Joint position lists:
#####
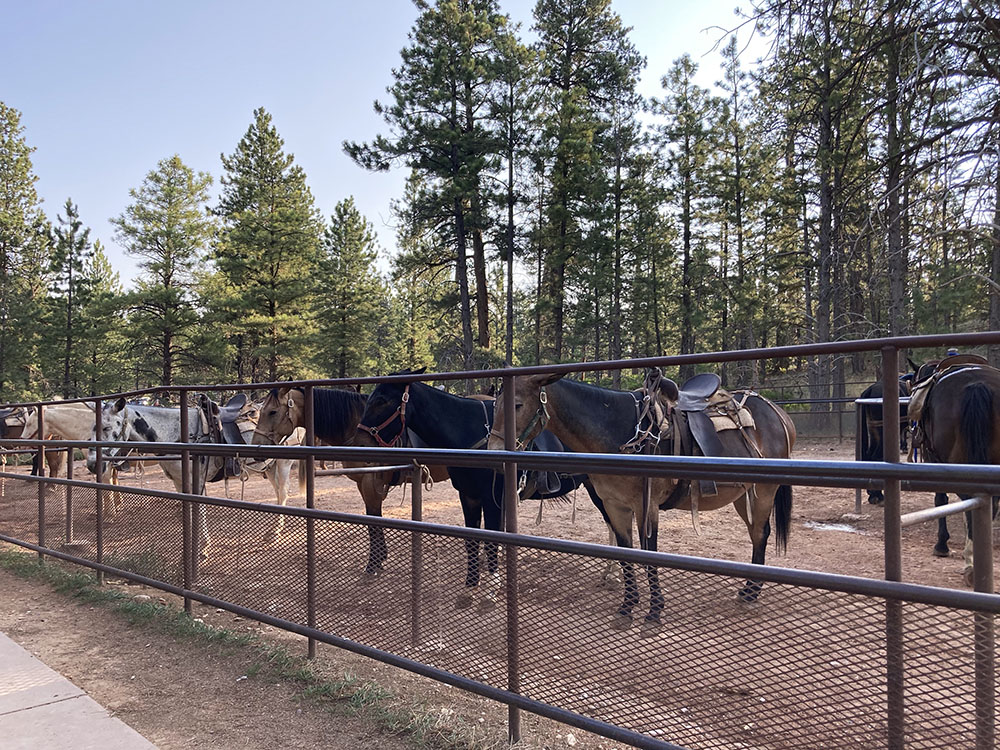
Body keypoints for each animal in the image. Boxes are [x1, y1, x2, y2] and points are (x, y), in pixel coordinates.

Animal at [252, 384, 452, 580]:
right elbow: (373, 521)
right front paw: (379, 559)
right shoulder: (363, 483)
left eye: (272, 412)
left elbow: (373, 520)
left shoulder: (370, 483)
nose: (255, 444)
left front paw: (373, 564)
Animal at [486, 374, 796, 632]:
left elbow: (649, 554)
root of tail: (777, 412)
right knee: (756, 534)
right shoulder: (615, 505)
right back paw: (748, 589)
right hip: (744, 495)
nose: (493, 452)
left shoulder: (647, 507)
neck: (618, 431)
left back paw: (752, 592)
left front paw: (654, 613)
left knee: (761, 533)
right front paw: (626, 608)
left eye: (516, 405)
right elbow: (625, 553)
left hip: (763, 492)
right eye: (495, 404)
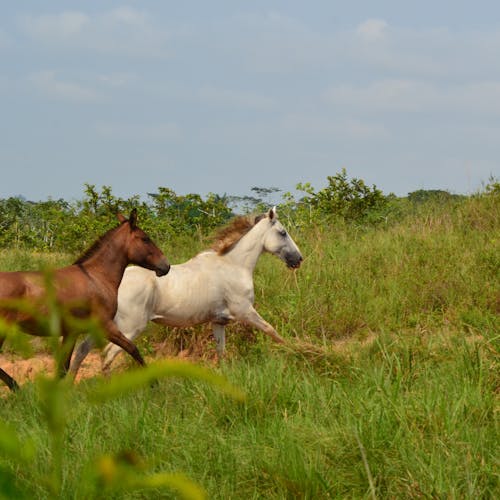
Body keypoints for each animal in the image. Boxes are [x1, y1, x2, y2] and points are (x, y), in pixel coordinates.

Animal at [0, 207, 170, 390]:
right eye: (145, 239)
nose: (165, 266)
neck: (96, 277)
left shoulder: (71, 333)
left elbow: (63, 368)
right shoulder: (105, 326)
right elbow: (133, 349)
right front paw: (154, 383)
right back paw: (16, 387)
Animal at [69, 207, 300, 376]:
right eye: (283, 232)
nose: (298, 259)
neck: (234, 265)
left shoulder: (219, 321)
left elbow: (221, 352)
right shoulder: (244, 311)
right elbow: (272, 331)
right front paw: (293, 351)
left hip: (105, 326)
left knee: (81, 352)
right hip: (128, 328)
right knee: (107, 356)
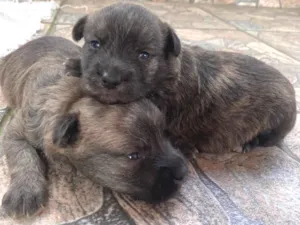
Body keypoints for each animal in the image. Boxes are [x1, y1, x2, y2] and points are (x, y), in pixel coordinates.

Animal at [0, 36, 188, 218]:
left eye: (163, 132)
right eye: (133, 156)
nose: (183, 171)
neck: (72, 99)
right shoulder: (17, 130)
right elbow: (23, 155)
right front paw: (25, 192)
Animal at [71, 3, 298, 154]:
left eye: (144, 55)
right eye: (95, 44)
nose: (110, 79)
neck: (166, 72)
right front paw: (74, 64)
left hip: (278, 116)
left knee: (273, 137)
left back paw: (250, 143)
#####
The expected answer is every line in the data above that carries the string "front".

right front paw: (379, 559)
left front paw: (373, 564)
left front paw: (654, 613)
right front paw: (626, 608)
right front paw: (154, 383)
right front paw: (293, 351)
right front paw: (25, 192)
right front paw: (74, 64)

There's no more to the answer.